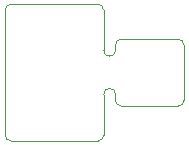
<source format=gbr>
%TF.GenerationSoftware,KiCad,Pcbnew,7.0.5*%
%TF.CreationDate,2024-12-14T15:20:15+01:00*%
%TF.ProjectId,Sensor Board,53656e73-6f72-4204-926f-6172642e6b69,rev?*%
%TF.SameCoordinates,Original*%
%TF.FileFunction,Profile,NP*%
%FSLAX46Y46*%
G04 Gerber Fmt 4.6, Leading zero omitted, Abs format (unit mm)*
G04 Created by KiCad (PCBNEW 7.0.5) date 2024-12-14 15:20:15*
%MOMM*%
%LPD*%
G01*
G04 APERTURE LIST*
%TA.AperFunction,Profile*%
%ADD10C,0.100000*%
%TD*%
G04 APERTURE END LIST*
D10*
X143270000Y-73331400D02*
G75*
G03*
X143770000Y-73831400I497500J-2500D01*
G01*
X143269999Y-72865000D02*
G75*
G03*
X142270001Y-72865000I-499999J55000D01*
G01*
X148565202Y-73831401D02*
G75*
G03*
X149065201Y-73331400I2598J497401D01*
G01*
X143770000Y-68143600D02*
G75*
G03*
X143270000Y-68643600I-2500J-497500D01*
G01*
X142270000Y-65699300D02*
X142270000Y-69110000D01*
X142270000Y-69110000D02*
G75*
G03*
X143270000Y-69110000I500000J0D01*
G01*
X149065202Y-68643600D02*
X149065202Y-73331400D01*
X142269999Y-65699300D02*
G75*
G03*
X141770000Y-65199301I-497399J2600D01*
G01*
X141770000Y-76775699D02*
G75*
G03*
X142269999Y-76275700I2600J497399D01*
G01*
X143270000Y-73331400D02*
X143270000Y-72865000D01*
X134424324Y-76775676D02*
X141770000Y-76775700D01*
X134424728Y-65199329D02*
G75*
G03*
X133924729Y-65699276I-2628J-497371D01*
G01*
X142270000Y-72865000D02*
X142270000Y-76275700D01*
X133924325Y-76275676D02*
G75*
G03*
X134424324Y-76775675I497375J-2624D01*
G01*
X143770000Y-73831400D02*
X148565202Y-73831400D01*
X134424728Y-65199276D02*
X141770000Y-65199300D01*
X143770000Y-68143600D02*
X148565202Y-68143600D01*
X133924728Y-65699276D02*
X133924324Y-76275676D01*
X149065199Y-68643600D02*
G75*
G03*
X148565202Y-68143601I-497399J2600D01*
G01*
X143270000Y-69110000D02*
X143270000Y-68643600D01*
M02*

</source>
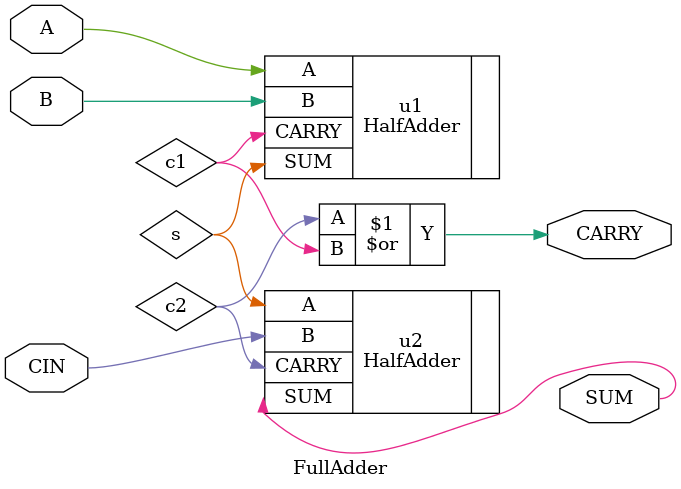
<source format=v>
`timescale 1ns / 1ps
module FullAdder(
    input A,
    input B,
    input CIN,
    output SUM,
    output CARRY
    );
 
 wire s;
 wire c1;
 wire c2;
 
 

 HalfAdder u1 (
		.A(A), 
		.B(B), 
		.SUM(s), 
		.CARRY(c1)
	);
HalfAdder u2 (
		.A(s), 
		.B(CIN), 
		.SUM(SUM), 
		.CARRY(c2)
	);

 assign CARRY = (c2 | c1);

endmodule

</source>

◆ What the task requires
With "source" as the string to find, copy every line of the records that holds it.

◆ Response area
<source format=gbr>
</source>
<source format=v>
</source>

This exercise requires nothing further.